A brief discussion on saving and restoring loading of Tensorflow models-Python Tutorial-php.cn

This article mainly introduces the saving and restoring of Tensorflow model. Now I share it with you and give it as a reference. Let’s come and take a look

Recently we have done some anti-spam work. In addition to using commonly used rule matching and filtering methods, we also used some machine learning methods for classification prediction. We use TensorFlow to train the model. The trained model needs to be saved.

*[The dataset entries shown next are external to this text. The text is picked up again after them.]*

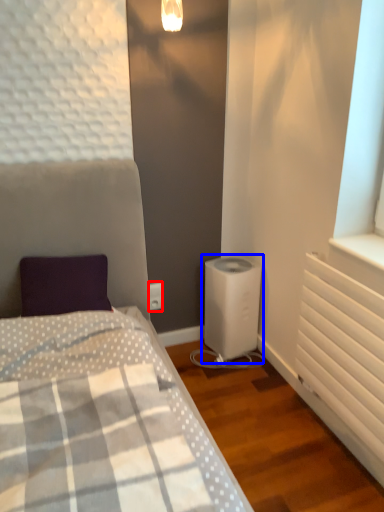
Question: Among these objects, which one is nearest to the camera, electric outlet (highlighted by a red box) or water heater (highlighted by a blue box)?

Choices:
 (A) electric outlet
 (B) water heater

Answer: (B)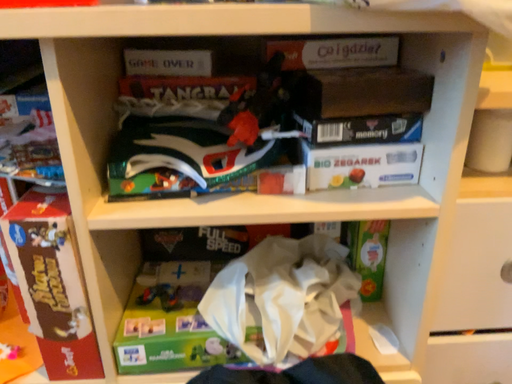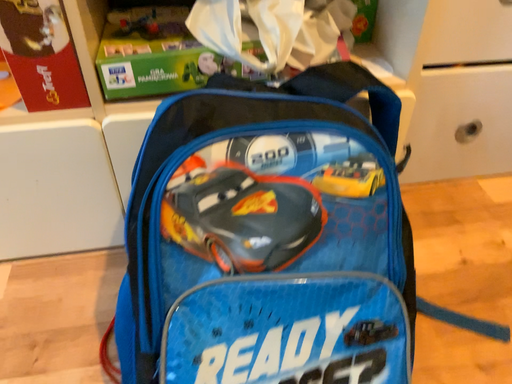
Question: How did the camera likely rotate when shooting the video?

Choices:
 (A) rotated left
 (B) rotated right

Answer: (B)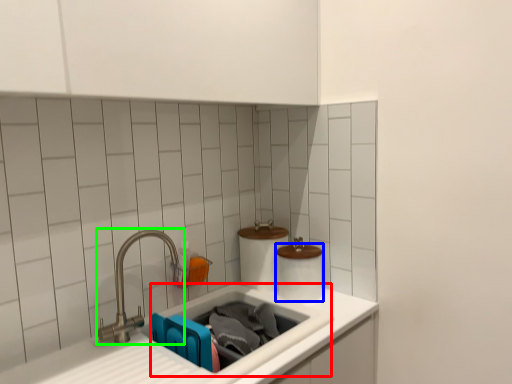
Question: Considering the real-world distances, which object is closest to sink (highlighted by a red box)? toilet paper (highlighted by a blue box) or tap (highlighted by a green box).

Choices:
 (A) toilet paper
 (B) tap

Answer: (A)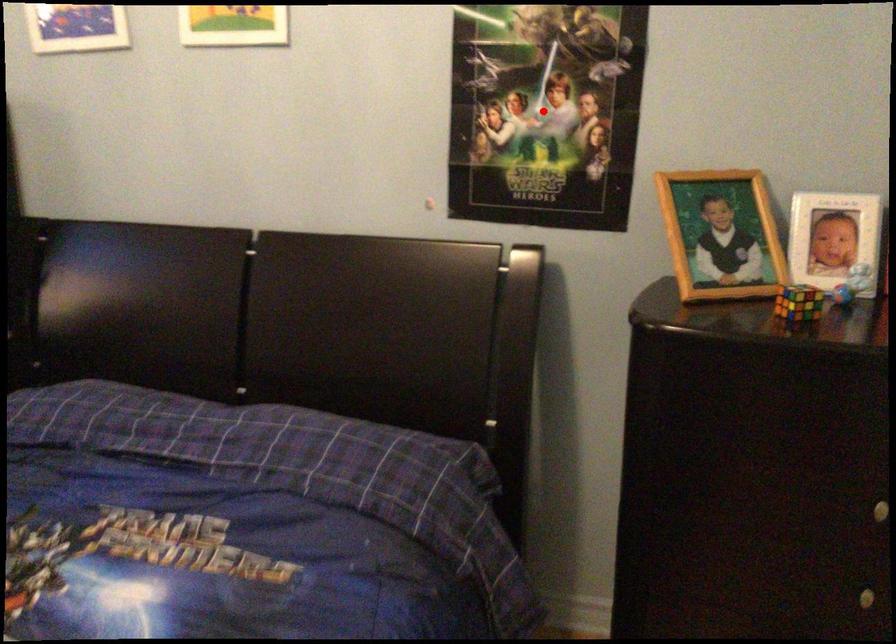
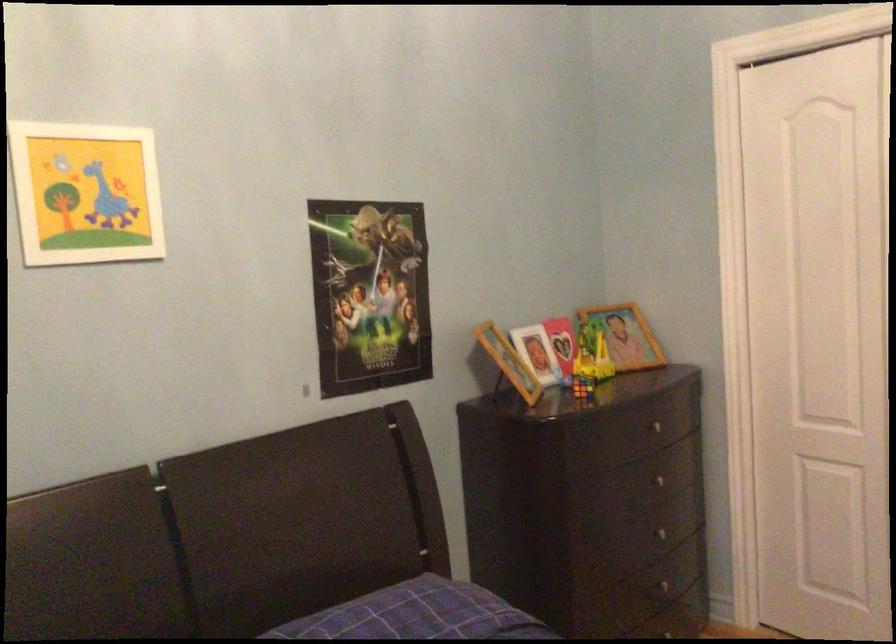
Find the pixel in the second image that matches the highlighted location in the first image.

(369, 294)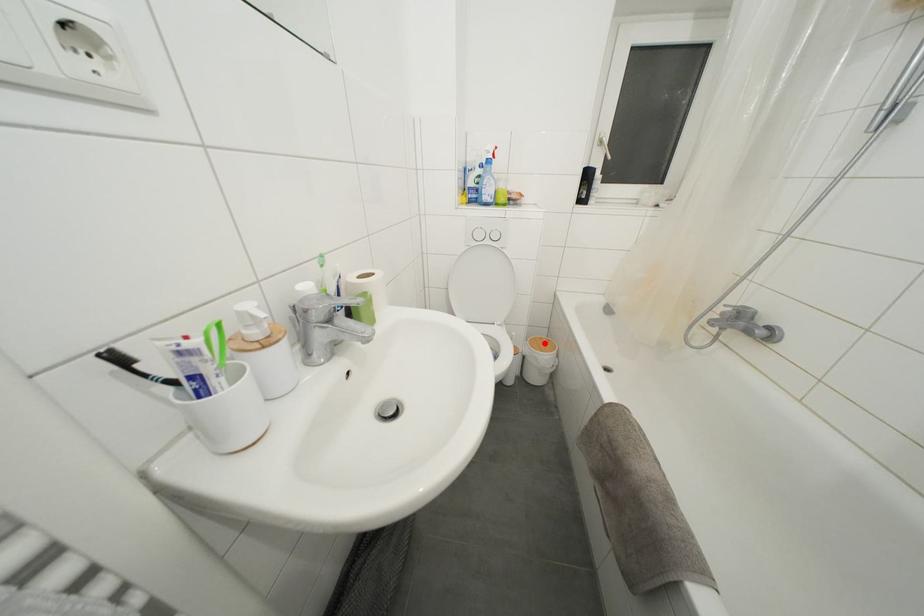
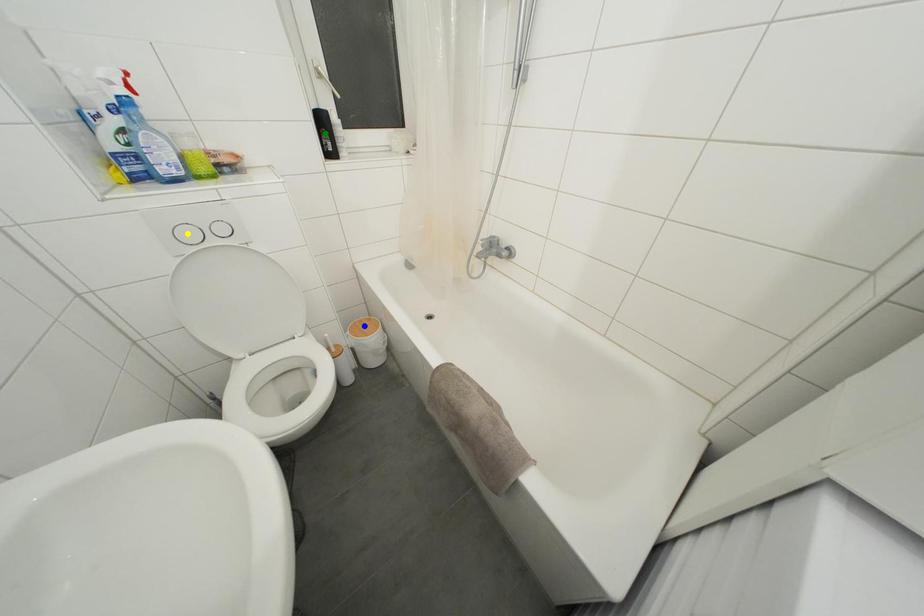
Question: I am providing you with two images of the same scene from different viewpoints. A red point is marked on the first image. You are given multiple points on the second image. In image 2, which mark is for the same physical point as the one in image 1?

Choices:
 (A) blue point
 (B) yellow point
 (C) green point

Answer: (A)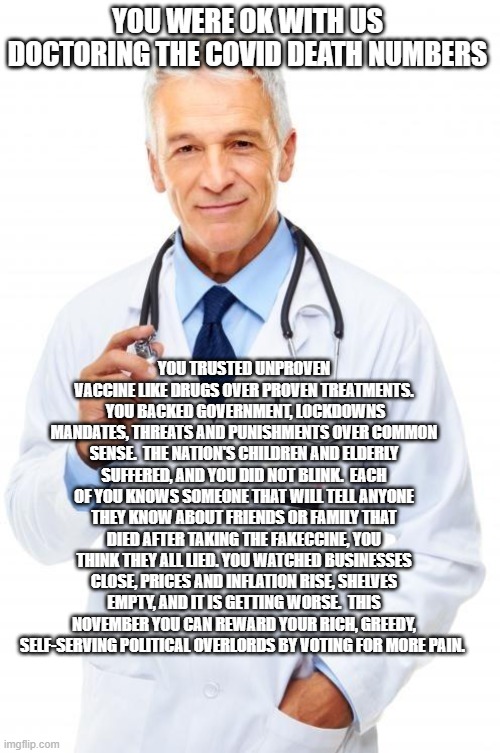
Locate an element on the screen. This screenshot has width=500, height=753. coat is located at coordinates (391, 305).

In the prediction phase, we need to load and restore the model for use, which involves saving and restoring the TensorFlow model.

Summarize the commonly used model saving methods of Tensorflow.

Save checkpoint model file (.ckpt)

First of all, TensorFlow provides a very convenient API, tf.train.Saver() to save and restore a machine learning model.

Model Saving

It is very convenient to use tf.train.Saver() to save model files. Here is a simple example:

import tensorflow as tf
import os

def save_model_ckpt(ckpt_file_path):
  x = tf.placeholder(tf.int32, name=&#39;x&#39;)
  y = tf.placeholder(tf.int32, name=&#39;y&#39;)
  b = tf.Variable(1, name=&#39;b&#39;)
  xy = tf.multiply(x, y)
  op = tf.add(xy, b, name=&#39;op_to_store&#39;)

  sess = tf.Session()
  sess.run(tf.global_variables_initializer())

  path = os.path.dirname(os.path.abspath(ckpt_file_path))
  if os.path.isdir(path) is False:
    os.makedirs(path)

  tf.train.Saver().save(sess, ckpt_file_path)
  
  # test
  feed_dict = {x: 2, y: 3}
  print(sess.run(op, feed_dict))

Copy after login

The program generates and saves four files (before version 0.11, only three files were generated: checkpoint, model.ckpt , model.ckpt.meta)

checkpoint text file, recording the path information list of the model file
model.ckpt.data-00000 -of-00001 Network weight information
model.ckpt.index The two files .data and .index are binary files that save the variable parameter (weight) information in the model
model.ckpt.meta binary file, which saves the calculation graph structure information of the model (the network structure of the model) protobuf

The above is tf.train The basic usage of .Saver().save(), the save() method also has many configurable parameters:

tf.train.Saver().save(sess, ckpt_file_path, global_step=1000)

Copy after login

Adding the global_step parameter means saving the model after every 1000 iterations. "-1000" will be added after the model file, model.ckpt-1000.index, model.ckpt-1000.meta, model.ckpt.data- 1000-00000-of-00001

Save the model every 1000 iterations, but the structural information file of the model will not change. It will only be saved every 1000 iterations, not every 1000 times. Save once, so when we don’t need to save the meta file, we can add the write_meta_graph=False parameter, as follows:

Copy code Code As follows:

tf.train.Saver().save(sess, ckpt_file_path, global_step=1000, write_meta_graph=False)

Copy after login

If you want to save the model every two hours and only save the latest 4 models, you can add max_to_keep (the default value is 5. If you want to save it every epoch of training, you can It is set to None or 0, but it is useless and not recommended), keep_checkpoint_every_n_hours parameter, as follows:

##Copy code The code is as follows:

tf.train.Saver().save(sess, ckpt_file_path, max_to_keep=4, keep_checkpoint_every_n_hours=2)

Copy after login

At the same time, in the tf.train.Saver() class, if we do not specify any information, all parameter information will be saved. We can also specify some parts that we want to save. The content, for example, only save x, y parameters (parameter list or dict can be passed in):

tf.train.Saver([x, y]).save(sess, ckpt_file_path)

Copy after login

##ps. During the model training process, the variable or parameter name attribute name that needs to be obtained after saving cannot be lost, otherwise the model cannot be obtained through get_tensor_by_name() after restoration.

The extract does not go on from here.